Publié le 13 décembre 2025 à 14h12. Les affrontements entre le Cambodge et la Thaïlande se sont intensifiés ce samedi, malgré les déclarations optimistes du président américain Donald Trump sur un cessez-le-feu, conduisant Phnom Penh à fermer complètement sa frontière avec son voisin.
- Au moins 25 personnes ont perdu la vie cette semaine dans les combats, dont quatre soldats thaïlandais tués samedi.
- Le Cambodge a suspendu tous les mouvements transfrontaliers « jusqu’à nouvel ordre ».
- Bangkok a nié avoir convenu d’un cessez-le-feu avec Phnom Penh, et a annoncé la poursuite d’opérations militaires.
La situation à la frontière cambodgienne-thaïlandaise s’est envenimée ce samedi, avec la fermeture des postes frontaliers par le Cambodge en réponse à la poursuite des combats. Cette décision intervient après que le président américain Donald Trump a affirmé que les deux pays étaient parvenus à un accord pour mettre fin aux hostilités meurtrières, une information démentie par Bangkok.
Selon le ministère thaïlandais de la Défense, quatre soldats thaïlandais ont été tués samedi dans la zone frontalière, portant à 14 le nombre total de militaires thaïlandais décédés cette semaine. Le Cambodge a quant à lui fait état de la mort de quatre civils.
Dans un communiqué, le ministère cambodgien de l’Intérieur a annoncé la « suspension complète de tous les mouvements d’entrée et de sortie aux postes frontaliers » entre les deux pays, sans préciser de date de réouverture.
Le Premier ministre thaïlandais Anutin Charnvirakul a déclaré sur Facebook que son pays « continuera à mener des actions militaires » contre le Cambodge. Il a également contesté les affirmations de Trump, affirmant que le président américain « n’a pas indiqué si nous devions établir un cessez-le-feu » lors d’un appel téléphonique vendredi.
« Nos actions de ce matin disent déjà tout. »
Anutin Charnvirakul, Premier ministre thaïlandais
Les autorités thaïlandaises ont confirmé des « représailles » contre des cibles cambodgiennes samedi à 5h50 heure locale (22h50 GMT vendredi). Selon le porte-parole thaïlandais Chakkrit Thammavichai, l’aviation thaïlandaise a « réussi à détruire » deux ponts au Cambodge, considérés comme des voies d’approvisionnement pour les combattants.
Le ministère cambodgien de la Défense a dénoncé l’utilisation par l’armée thaïlandaise de deux avions de combat F-16 pour larguer sept bombes sur son territoire. Le ministre de l’Information Neth Pheaktra a accusé la Thaïlande d’« étendre ses attaques aux infrastructures civiles et aux civils cambodgiens ».
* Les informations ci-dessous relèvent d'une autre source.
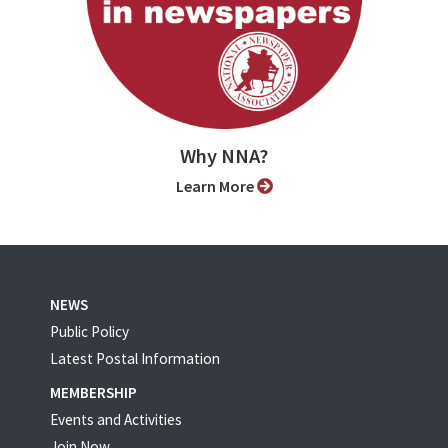
Why NNA?
Learn More
NEWS
Public Policy
Latest Postal Information
MEMBERSHIP
Events and Activities
Join Now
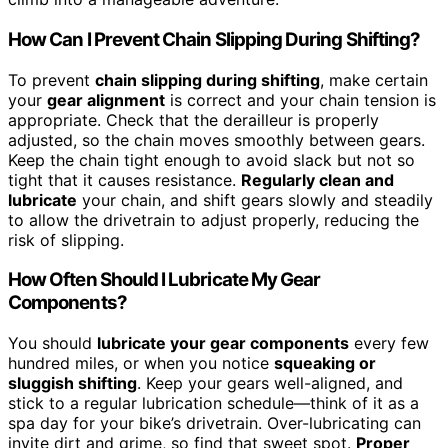
How Can I Prevent Chain Slipping During Shifting?
To prevent
chain slipping during shifting
, make certain
your
gear alignment
is correct and your chain tension is
appropriate. Check that the derailleur is properly
adjusted, so the chain moves smoothly between gears.
Keep the chain tight enough to avoid slack but not so
tight that it causes resistance.
Regularly clean and
lubricate
your chain, and shift gears slowly and steadily
to allow the drivetrain to adjust properly, reducing the
risk of slipping.
How Often Should I Lubricate My Gear
Components?
You should
lubricate your gear components
every few
hundred miles, or when you notice
squeaking or
sluggish shifting
. Keep your gears well-aligned, and
stick to a regular lubrication schedule—think of it as a
spa day for your bike’s drivetrain. Over-lubricating can
invite dirt and grime, so find that sweet spot.
Proper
Ces hostilités interviennent quelques heures après l’annonce par Donald Trump d’un accord de cessez-le-feu entre les deux pays, suite à des conversations téléphoniques avec les Premiers ministres cambodgien et thaïlandais.
« J’ai eu une très bonne conversation ce matin avec le Premier ministre thaïlandais, Anutin Charnvirakul, et le Premier ministre cambodgien, Hun Manet, sur la très malheureuse résurgence de leur longue guerre. »
Donald Trump, président américain
Trump a affirmé que la Thaïlande et le Cambodge avaient « convenu de cesser tous les tirs à partir de ce soir et de revenir à l’accord de paix initial » conclu sous sa médiation et celle de la Malaisie en juillet. Il a également ajouté que les deux pays étaient « prêts à faire la PAIX et à poursuivre leurs échanges commerciaux avec les États-Unis d’Amérique ».
Après l’entretien téléphonique, le Premier ministre thaïlandais avait déclaré qu’il fallait « annoncer au monde entier que le Cambodge respecterait le cessez-le-feu ». Il avait également souligné que « c’est celui qui a violé l’accord qui doit résoudre la situation, et non celui qui l’a subi ».
Le Premier ministre cambodgien Hun Manet a déclaré sur Facebook que le Cambodge avait « toujours opté pour des moyens pacifiques pour résoudre ses différends ». Il a également suggéré aux États-Unis et à la Malaisie d’utiliser leurs capacités de renseignement « pour vérifier quelle partie avait ouvert le feu en premier » le 7 décembre.
Les combats actuels, qui en sont à leur septième jour, dépassent en durée l’épisode de violence de juillet dernier, qui avait fait 43 morts et contraint environ 300 000 personnes à évacuer. Les États-Unis, la Chine et la Malaisie étaient alors intervenus pour négocier un cessez-le-feu, et en octobre, Donald Trump avait approuvé une déclaration commune d’accord de paix. Cependant, la Thaïlande avait suspendu cet accord le mois suivant, après que plusieurs de ses soldats aient été blessés par des mines terrestres à la frontière.